As local newspapers are dying for lack of advertising, the best hope for serious local news is the various local TV and radio stations that are part of the public broadcasting system. Think how important this is for honest government.

And think about culture and education — the theater, dance and opera available on public broadcasting. No one else broadcasts the Metropolitan Opera or Masterpiece for free. Without public television, only those with wallets thick enough to buy expensive tickets to New York theaters could see and listen to shows like that. And public TV has educated millions of children and teens across the country for the past half-century.

Three things stand out most for me about how valuable you and your stations, and the system of public broadcasting, are:

  1. CPB, PBS and NPR represent the greatest public/private partnership in our nation’s history. The federal budget for the Corporation is $445 million. The private funds raised by the public television and radio stations total almost $2 billion, more than four dollars in individual and other private money for each federal dollar. If contributions by the states are included, $6 are put up for each federal dollar. That’s the kind of return on investment which would make any real estate mogul or Wall Street banker salivate.
  2. The hundreds of public TV and radio stations under the umbrella of CPB represent the most successful grassroots movement in the history of the country. Thousands of citizens — men and women of every political and ideological shade, Republican and Democrat, liberal, libertarian, conservative and moderate — sit on local boards. Millions of local supporters in every corner of America contribute to keep these local stations on the air. This is the kind of grassroots harmony our national candidates and parties, our representatives and senators, and our array of aspiring presidential candidates have so much to learn from.
  3. Public broadcasting’s thoughtful news about what is happening in our world — news about all sorts of men, women and children — reports “on the whole fascinating range of human activity,” as LBJ put it. That includes the arts, athletics, antiquing, architecture, public policy and world affairs. It’s a magnificent effort which tries “to prove that what educates can also be exciting” to Americans of all ages.

I wish Lyndon Johnson and Milton Eisenhower were alive today to see what you have done. Each of you in your own way, and all of you together, have captured the spirit of their hopes for bringing art, culture, education and news to every corner of our nation. What you have delivered exceeds their most ambitious dreams for a free public broadcasting system, available to every farmer on a tractor, every citizen with a cellphone in every state in our union, every home with a television set and car with a radio, whether in a village in Alaska, an inlet in Hawaii, a town in Iowa, Arizona, Idaho or Alabama, or an island off the coast of Maine or South Carolina.

Public broadcasting faces another attempt to kill its federal support. We’ve heard this song before. Richard Nixon sang it in the 1970s. Newt Gingrich sang in the ’90s. But we turned such atonal singing off, and millions across the country learned how it resembled the sound of a political fingernail scratching on a dusty blackboard.

Why did we win?

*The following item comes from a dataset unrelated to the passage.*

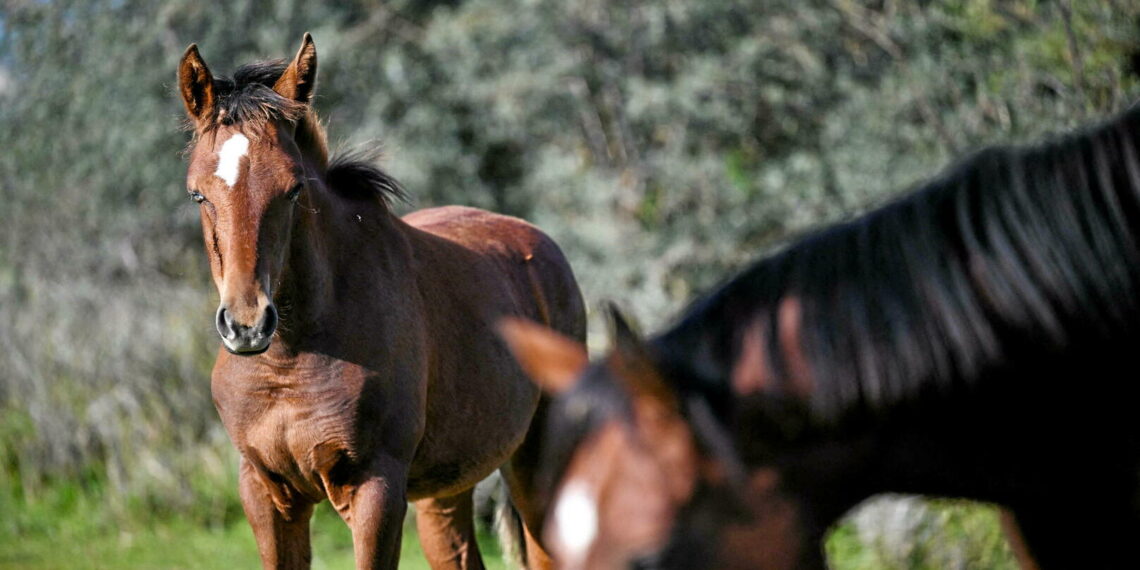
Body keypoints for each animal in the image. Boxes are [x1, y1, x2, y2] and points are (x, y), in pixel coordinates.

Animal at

We won because citizens at the grassroots love public broadcasting. They value its contributions to their quality of life. They know an incredible bargain for taxpayers when they see one. If we mobilize these citizens, I know we will win again, and our priceless public media — PBS, NPR and their newer digital services — will continue to enrich our national life, and the personal lives of citizens in every nook and cranny of our country, for many, many generations to come.

Thank you all for what you have done, and what you will continue to do.

Joseph A. Califano Jr. was President Lyndon Johnson’s chief assistant for domestic affairs from 1965 to 1969, and secretary of Health, Education, and Welfare from 1977 to 1979. He is founder and chair emeritus of the National Center on Addiction and Substance Abuse at Columbia University.